Not surprisingly, it was largely about money.
In this case, according to anonymous sources divulging internal communications at Fisker Automotive, things came to a head between Henrik Fisker and CEO Tony Posawatz over whether federal funds should be relied upon.
Contrary to other speculation, the founder of his namesake company did not walk out because Chinese bidders – now since out of the picture – were looking to take a controlling stake.
Agreed upon by all is Fisker needs cash now.
The sources told Reuters that Posawatz sought a way to restore $336 million in lost U.S. Energy Department loans that were frozen in February 2012.

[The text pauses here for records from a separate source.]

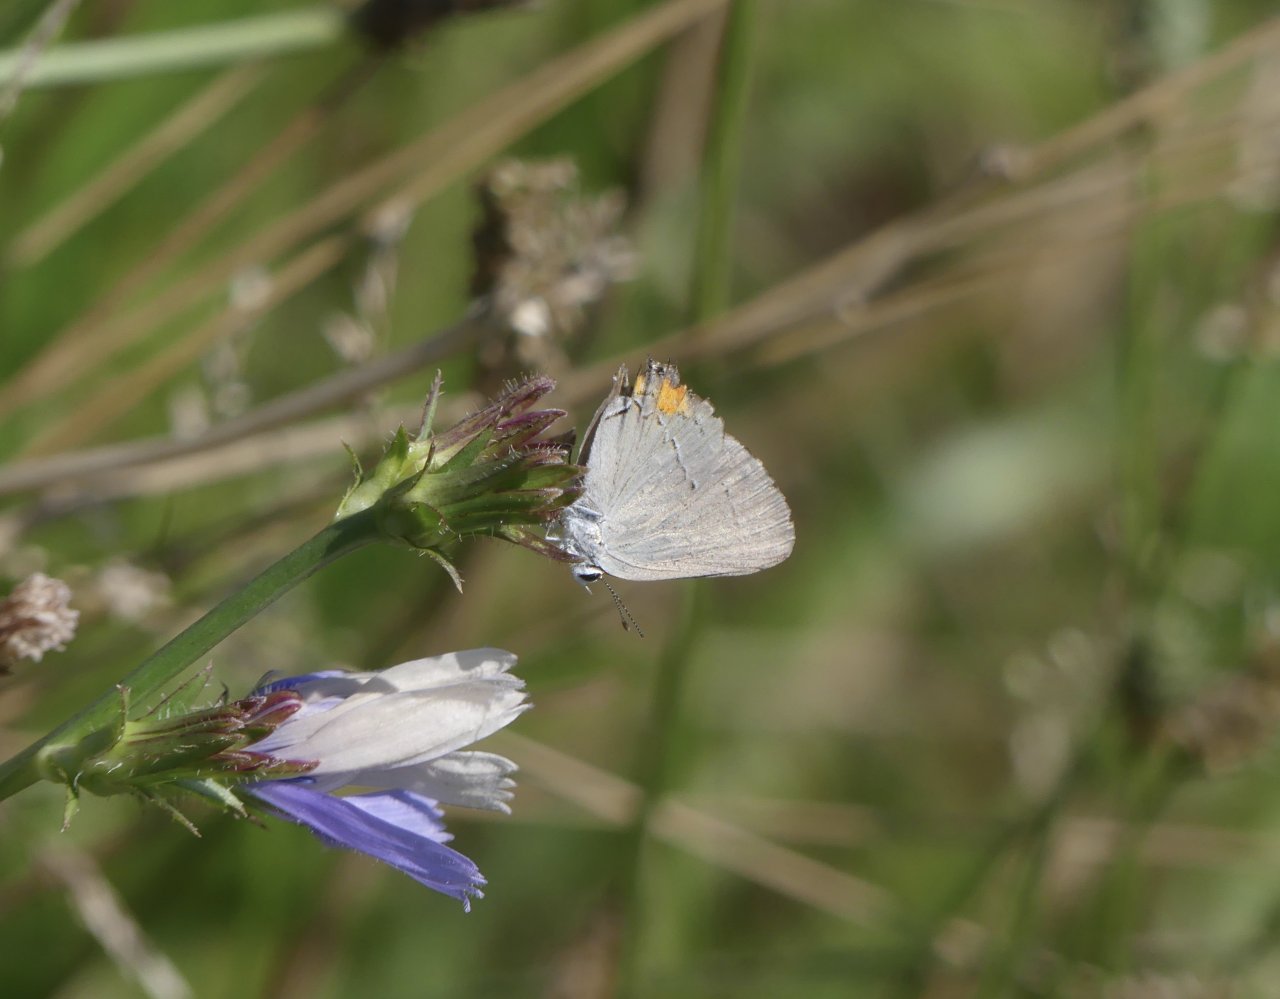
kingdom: Animalia
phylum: Arthropoda
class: Insecta
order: Lepidoptera
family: Lycaenidae
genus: Strymon
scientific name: Strymon melinus
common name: Gray Hairstreak
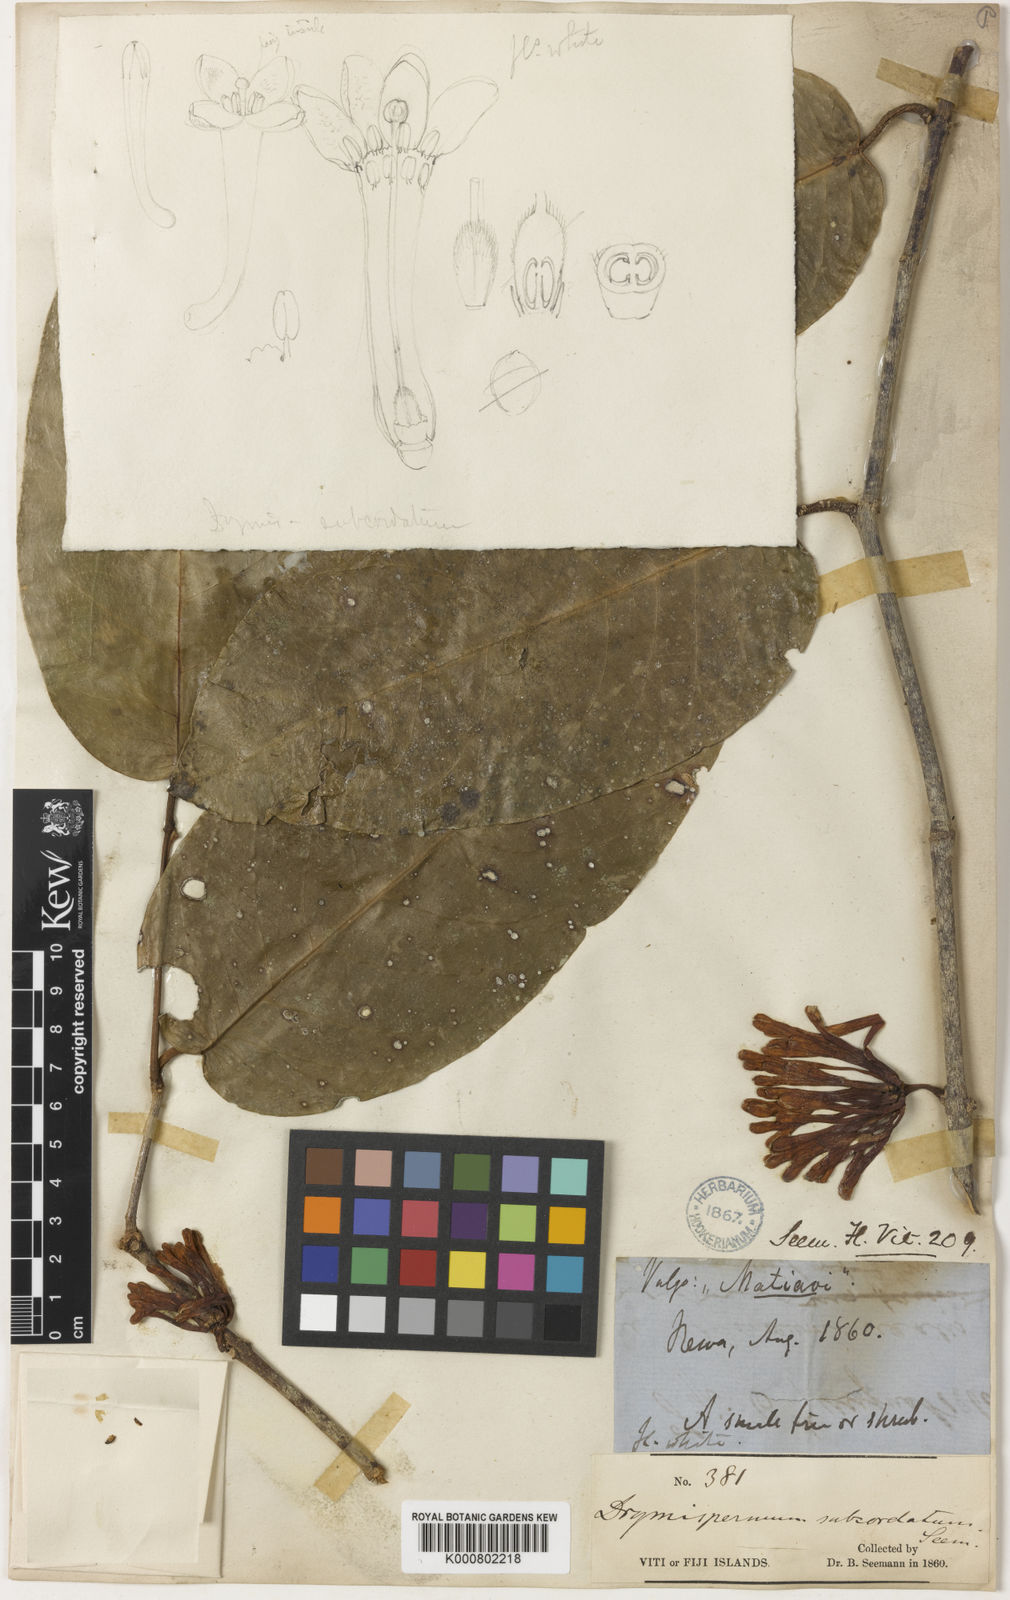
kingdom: Plantae
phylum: Tracheophyta
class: Magnoliopsida
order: Malvales
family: Thymelaeaceae
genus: Phaleria
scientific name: Phaleria acuminata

Henrik Fisker, sources say, opposed this and sought a smaller operating budget funded by what revenues the company could make and other funding sources than the federal government.
To date, Fisker Automotive has raised in excess of $1.2 billion in private funding. Its Energy Department loans had withdrawn about $193 million of the originally promised $529 million in taxpayer dollars.
Undoubtedly there is more to this story, but in short, it was said Posawatz wanted to turn back on the public funding to add to the amount Fisker could spend, as it seeks to finalize and launch its Atlantic and restore confidence in the company.
Their disagreement saw them separated in their perspective on what’s best for Fisker Automotive to the tune of “hundreds of millions” one source told Reuters.
Fisker Automotive has declined to comment on this story.
Last Friday, Henrik Fisker also gave a phone interview to the Detroit News, in which he kept it positive without divulging more than he had disagreements with current management.
The company has had a string of setbacks, and Henrik Fisker said he is proud of the company’s achievements, mentioning its Karma has been sold on four continents.
“It’s probably the most difficult decision I’ve ever made, but you know it was a decision that was necessary as I had major disagreements with the current executive management,” he said, “It would be wrong to stay.”
After he turned in his company Karma last Wednesday, he went to a dealership in Santa Monica and paid full price for an approximately $102,000 blue Karma.
“I don’t get a free car because I walked away,” Fisker said. “I wanted to support my local dealer.”
Henrik Fisker also commented on the politicized cloud surrounding his former company, how it had been likened to failed solar panel maker, Solyndra LLC.
“What happened after Solyndra obviously has shifted unfortunately the discussions — rather than talking about … that everybody wants America to be the leader in new technology, it shifted to being more political focused,” Fisker said. “That’s a situation everyone’s going to have to deal with.”
Whether Henrik Fisker goes to work for another automaker, or what he will do next, he said it is still “too early” to say.